È un po’ così che affrontano l’esistenza i protagonisti, «la bande» di amici, un gruppo di ragazzi alla soglia dei diciotto anni, l’estate è quella della maturità, i giorni sono un’onda di promesse: partire, restare, l’università, i viaggi, le scoperte, gli amori e gli incontri, il sesso e il desiderio. L’estate gli appartiene anch’essa assoluta; giornate al mare, scherzi, confidenze, notti senza fine. La musica, ballare, bere, farsi qualche canna, il sole, tutto è semplice, scivola veloce, nella complicità di un presente c he sembra eterno.

Lisa e Lola sono migliori amiche, una fidanzata – «Ma non ti annoi a stare sempre con lo stesso ragazzo?» – l’altra che scompare con un misterioso tipo baciato ballando – «Non abbiamo fatto sesso ci sentivamo divini» racconterà il giorno dopo alle amiche che ridono. Poi accade qualcosa di impossibile, che nessuno sa come affrontare: la morte che è una rottura, la separazione del dolore che li porta lontani, ognuno per sé. Lisa incontra alcuni ragazzi più grandi, come lei hanno conosciuto un vuoto inatteso, il lutto con cui lottare per ritrovare il senso alla vita.

È DUNQUE il cammino attraverso la scomparsa di qualcuno amato che racconta il film di Emilie Aussel, autrice anche della sceneggiatura insieme a Emmanuelle Bayamack-Tam e Yacine Badday, in una scommessa narrativa che mette al centro il cinema, la fisicità dei gesti e i movimenti delle immagini, i primi piani dei volti e la presenza dei corpi. Ma soprattutto i suoi personaggi – ai quali danno vita attori giovani e di forte intensità che hanno anche collaborato ai dialoghi. Lei presentandolo lo ha definito infatti «un film collettivo» – che occupano sempre l’inquadratura, in una dimensione che esclude gli adulti – genitori o insegnanti o quant’altro – per definire uno spazio di vita che è quello della loro esperienza, della loro ricerca di un modo per stare al mondo.
La città è Marsiglia, che diviene ugualmente un personaggio, escludendo nell’orizzonte altri che non siano i ragazzi di quell’estate e di quell’«eternità» che la abitano: nei luoghi in cui si ritrovano, nella loro solitudine, lungo i passi tra la bellezza di un cielo azzurro e del mare che disegnano la geografia del loro spaesamento, di una ferita che sarà per sempre, di una rinascita e di un passaggio.

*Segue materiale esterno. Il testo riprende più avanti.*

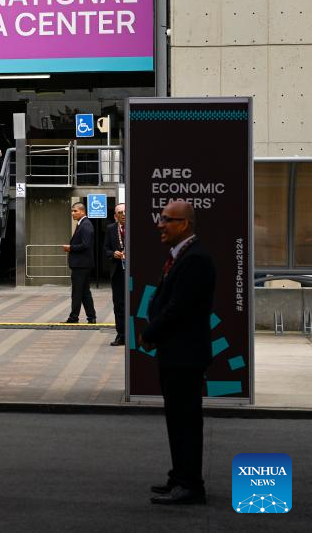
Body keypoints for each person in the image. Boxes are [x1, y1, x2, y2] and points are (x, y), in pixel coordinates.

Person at [141, 200, 216, 506]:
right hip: (176, 353)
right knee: (177, 419)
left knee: (185, 420)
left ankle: (190, 485)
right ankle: (180, 477)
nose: (160, 224)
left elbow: (178, 309)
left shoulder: (195, 260)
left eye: (166, 219)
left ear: (184, 224)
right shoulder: (182, 256)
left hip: (184, 354)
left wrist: (150, 334)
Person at [63, 202, 96, 324]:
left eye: (75, 211)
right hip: (82, 264)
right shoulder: (82, 224)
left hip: (81, 265)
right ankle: (91, 317)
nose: (73, 213)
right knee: (84, 292)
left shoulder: (85, 225)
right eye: (72, 211)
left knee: (77, 292)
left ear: (82, 211)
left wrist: (70, 248)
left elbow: (85, 245)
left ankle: (74, 317)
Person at [103, 203, 127, 346]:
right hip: (118, 271)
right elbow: (105, 248)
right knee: (119, 305)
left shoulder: (136, 227)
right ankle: (121, 335)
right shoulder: (111, 229)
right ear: (115, 216)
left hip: (133, 272)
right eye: (120, 212)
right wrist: (113, 253)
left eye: (125, 212)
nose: (123, 215)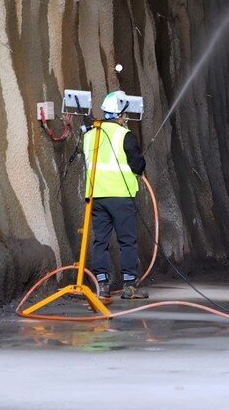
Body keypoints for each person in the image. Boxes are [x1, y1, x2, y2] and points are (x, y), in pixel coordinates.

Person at [81, 91, 148, 300]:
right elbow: (138, 166)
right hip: (120, 195)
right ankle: (129, 285)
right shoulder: (125, 135)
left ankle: (101, 285)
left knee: (100, 241)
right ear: (119, 113)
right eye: (124, 114)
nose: (126, 118)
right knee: (127, 241)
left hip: (96, 196)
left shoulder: (90, 134)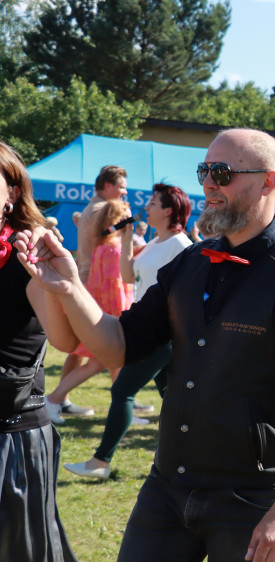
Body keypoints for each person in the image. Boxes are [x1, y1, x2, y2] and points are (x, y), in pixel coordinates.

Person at [17, 128, 275, 562]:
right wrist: (68, 286)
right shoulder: (192, 264)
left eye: (222, 174)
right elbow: (116, 343)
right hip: (168, 489)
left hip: (249, 499)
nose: (209, 186)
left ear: (269, 182)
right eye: (205, 172)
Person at [1, 139, 113, 562]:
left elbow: (65, 341)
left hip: (13, 439)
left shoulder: (25, 251)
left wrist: (50, 279)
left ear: (11, 193)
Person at [62, 184, 193, 480]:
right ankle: (199, 451)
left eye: (153, 202)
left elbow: (187, 295)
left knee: (122, 390)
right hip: (144, 326)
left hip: (161, 332)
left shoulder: (181, 246)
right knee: (173, 397)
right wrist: (124, 236)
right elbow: (127, 276)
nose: (146, 206)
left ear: (169, 210)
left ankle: (100, 462)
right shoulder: (158, 241)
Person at [43, 199, 135, 423]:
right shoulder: (114, 249)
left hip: (98, 314)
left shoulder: (102, 246)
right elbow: (115, 285)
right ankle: (53, 399)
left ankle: (123, 409)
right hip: (109, 316)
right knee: (100, 363)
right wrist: (122, 316)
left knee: (108, 363)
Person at [58, 165, 128, 420]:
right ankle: (121, 399)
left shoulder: (92, 207)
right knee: (97, 349)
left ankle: (120, 398)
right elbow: (109, 240)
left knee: (82, 349)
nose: (124, 191)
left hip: (88, 281)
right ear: (107, 186)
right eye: (121, 186)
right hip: (97, 285)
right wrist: (126, 220)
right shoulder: (103, 210)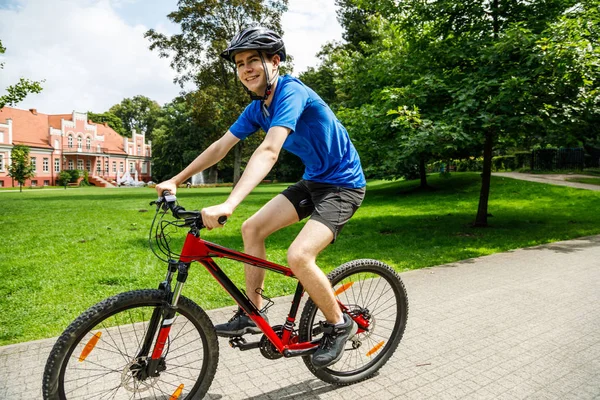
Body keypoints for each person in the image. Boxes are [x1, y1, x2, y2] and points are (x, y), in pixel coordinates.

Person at [155, 26, 366, 369]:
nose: (246, 69)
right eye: (240, 64)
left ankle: (340, 325)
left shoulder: (291, 92)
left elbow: (269, 150)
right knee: (252, 229)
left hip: (343, 185)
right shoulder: (258, 108)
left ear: (275, 62)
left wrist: (229, 203)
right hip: (314, 181)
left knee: (299, 256)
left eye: (254, 60)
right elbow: (221, 147)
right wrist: (175, 179)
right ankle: (251, 313)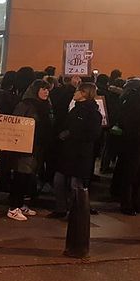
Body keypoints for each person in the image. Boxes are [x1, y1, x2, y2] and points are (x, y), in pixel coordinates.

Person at [49, 83, 102, 218]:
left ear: (84, 93)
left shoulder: (93, 113)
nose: (75, 93)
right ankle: (61, 208)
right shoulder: (74, 110)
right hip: (67, 151)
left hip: (80, 154)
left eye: (77, 91)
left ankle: (75, 213)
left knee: (75, 185)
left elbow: (93, 134)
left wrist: (71, 134)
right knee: (59, 180)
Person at [8, 80, 53, 221]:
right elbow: (16, 123)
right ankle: (13, 207)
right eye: (43, 89)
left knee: (28, 176)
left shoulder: (46, 105)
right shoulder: (25, 105)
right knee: (21, 175)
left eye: (47, 89)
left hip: (38, 146)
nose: (46, 92)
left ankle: (20, 204)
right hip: (25, 147)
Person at [114, 78, 140, 215]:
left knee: (138, 173)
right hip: (136, 140)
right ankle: (129, 203)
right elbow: (130, 119)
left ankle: (137, 202)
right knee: (132, 172)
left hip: (137, 139)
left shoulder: (135, 94)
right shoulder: (136, 96)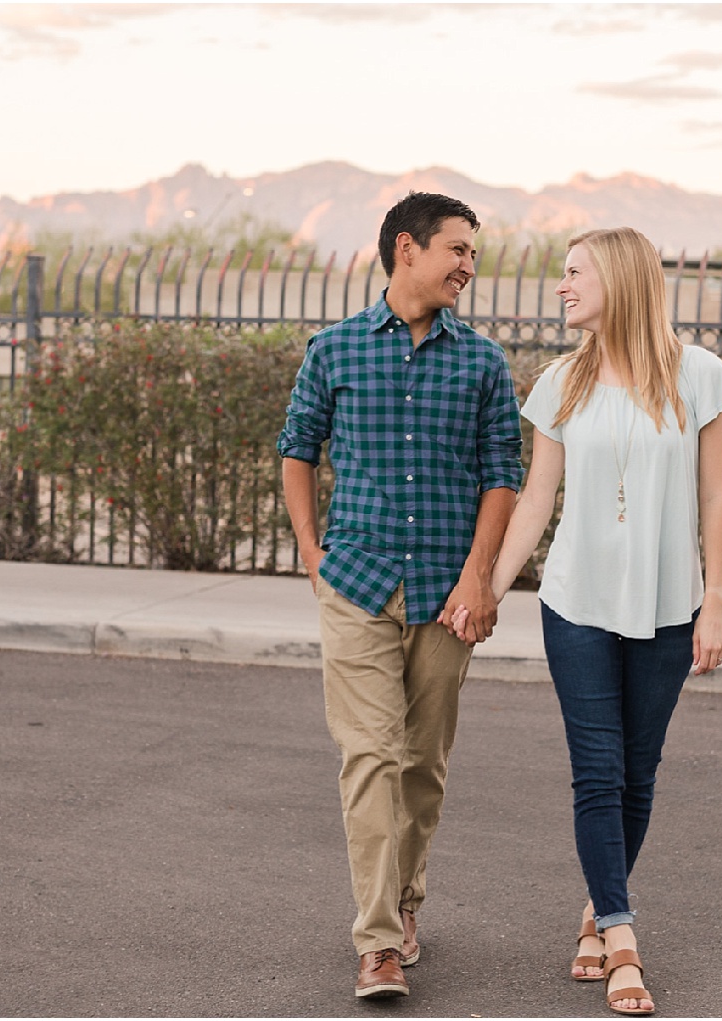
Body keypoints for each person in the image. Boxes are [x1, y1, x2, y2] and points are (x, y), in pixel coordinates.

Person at [452, 227, 722, 1016]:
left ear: (617, 277)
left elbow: (715, 496)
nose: (561, 286)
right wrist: (488, 590)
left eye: (574, 272)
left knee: (639, 771)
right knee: (598, 770)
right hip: (576, 604)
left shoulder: (701, 376)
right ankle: (620, 934)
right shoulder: (559, 382)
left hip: (669, 607)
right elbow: (537, 499)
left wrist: (716, 600)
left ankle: (594, 906)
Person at [276, 192, 523, 1000]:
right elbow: (296, 450)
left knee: (423, 764)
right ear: (407, 249)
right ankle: (378, 940)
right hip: (356, 582)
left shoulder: (483, 361)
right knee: (370, 755)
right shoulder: (336, 350)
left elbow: (502, 477)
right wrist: (313, 551)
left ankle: (406, 903)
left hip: (447, 593)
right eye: (458, 250)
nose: (467, 266)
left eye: (474, 256)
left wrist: (478, 575)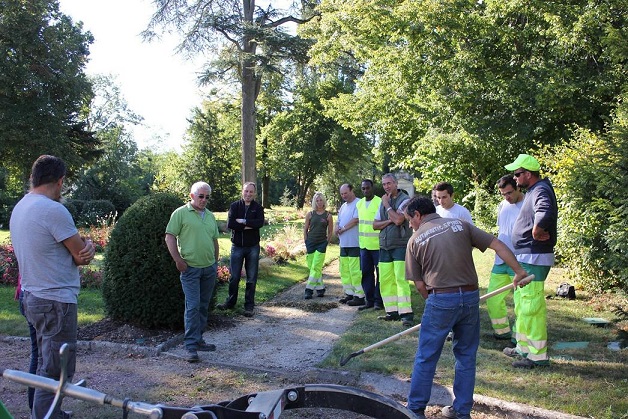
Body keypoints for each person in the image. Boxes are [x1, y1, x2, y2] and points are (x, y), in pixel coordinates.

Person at [404, 196, 530, 419]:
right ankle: (462, 411)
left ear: (417, 215)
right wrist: (518, 272)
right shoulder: (460, 225)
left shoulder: (415, 240)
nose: (409, 225)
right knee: (465, 356)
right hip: (471, 297)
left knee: (426, 356)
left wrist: (434, 305)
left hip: (441, 298)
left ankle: (414, 410)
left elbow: (420, 285)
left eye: (409, 220)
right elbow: (498, 244)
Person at [10, 155, 96, 419]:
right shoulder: (53, 210)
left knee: (42, 363)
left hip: (32, 295)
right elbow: (80, 253)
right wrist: (88, 248)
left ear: (34, 178)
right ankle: (46, 416)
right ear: (60, 182)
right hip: (55, 301)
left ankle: (49, 412)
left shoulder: (21, 206)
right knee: (56, 370)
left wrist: (79, 251)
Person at [502, 154, 557, 369]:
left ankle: (537, 356)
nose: (515, 179)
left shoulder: (541, 189)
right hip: (527, 256)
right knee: (523, 304)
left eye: (517, 174)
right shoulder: (534, 190)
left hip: (534, 257)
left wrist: (536, 230)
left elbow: (545, 211)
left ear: (528, 174)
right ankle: (522, 348)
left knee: (532, 306)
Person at [165, 182, 220, 363]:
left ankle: (199, 340)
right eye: (201, 196)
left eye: (207, 197)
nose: (204, 200)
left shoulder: (211, 216)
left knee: (203, 306)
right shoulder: (180, 213)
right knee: (193, 306)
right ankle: (190, 346)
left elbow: (214, 241)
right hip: (190, 269)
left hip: (208, 268)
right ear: (192, 196)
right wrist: (178, 260)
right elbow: (170, 236)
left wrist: (215, 263)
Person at [217, 182, 265, 317]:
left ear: (255, 193)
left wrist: (243, 222)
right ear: (242, 192)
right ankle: (230, 302)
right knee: (234, 277)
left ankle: (249, 305)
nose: (248, 194)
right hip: (237, 246)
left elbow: (259, 223)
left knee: (251, 277)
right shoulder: (234, 206)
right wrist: (250, 224)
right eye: (246, 191)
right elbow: (231, 224)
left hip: (252, 247)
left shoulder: (258, 208)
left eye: (251, 192)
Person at [372, 173, 414, 327]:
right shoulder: (384, 201)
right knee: (386, 279)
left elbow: (399, 220)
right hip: (384, 245)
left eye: (389, 183)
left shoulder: (405, 200)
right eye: (384, 184)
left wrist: (387, 206)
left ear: (396, 184)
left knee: (400, 279)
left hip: (400, 245)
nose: (386, 187)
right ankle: (392, 311)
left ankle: (406, 314)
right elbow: (374, 225)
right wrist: (390, 219)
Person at [486, 175, 524, 340]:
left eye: (509, 193)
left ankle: (519, 335)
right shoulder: (502, 205)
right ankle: (501, 331)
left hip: (520, 260)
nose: (506, 197)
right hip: (500, 260)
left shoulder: (528, 204)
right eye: (503, 194)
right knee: (492, 298)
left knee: (521, 302)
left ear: (518, 188)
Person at [355, 179, 384, 311]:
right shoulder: (360, 204)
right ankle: (369, 300)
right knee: (366, 274)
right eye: (363, 188)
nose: (365, 190)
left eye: (367, 188)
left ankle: (379, 301)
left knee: (380, 275)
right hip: (364, 246)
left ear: (372, 188)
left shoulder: (379, 202)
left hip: (378, 246)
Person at [336, 184, 364, 306]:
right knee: (345, 270)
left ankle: (359, 295)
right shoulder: (343, 206)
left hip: (354, 243)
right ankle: (349, 293)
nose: (344, 196)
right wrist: (337, 227)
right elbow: (338, 220)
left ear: (352, 190)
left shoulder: (359, 203)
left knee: (355, 271)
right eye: (342, 194)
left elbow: (355, 219)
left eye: (345, 193)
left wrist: (343, 228)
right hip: (344, 243)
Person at [303, 192, 333, 299]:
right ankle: (320, 288)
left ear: (324, 201)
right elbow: (305, 229)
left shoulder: (328, 215)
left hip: (321, 243)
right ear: (314, 202)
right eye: (317, 200)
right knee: (313, 267)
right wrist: (306, 241)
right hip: (310, 243)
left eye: (321, 200)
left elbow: (330, 232)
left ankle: (308, 289)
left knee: (316, 266)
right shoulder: (310, 214)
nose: (319, 202)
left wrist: (326, 243)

È IN UNA REGIA che sa toccare dolcemente più toni e sfumature che Aussel scrive questi movimenti, passando dalla spensieratezza delle promesse al peso dell’infelicità, attraverso forme e tempi che danno alla giustezza delle parole la fluidità di un’ immagine che ne è complice. In cui scorre l’irruenza, l’epifania dei gesti quotidiani e di figure che appaiono all’improvviso diverse. La fine di un rapporto, un innamoramento, la scoperta di sé: ciò che si vive e che sorprende lo sguardo con dolcezza.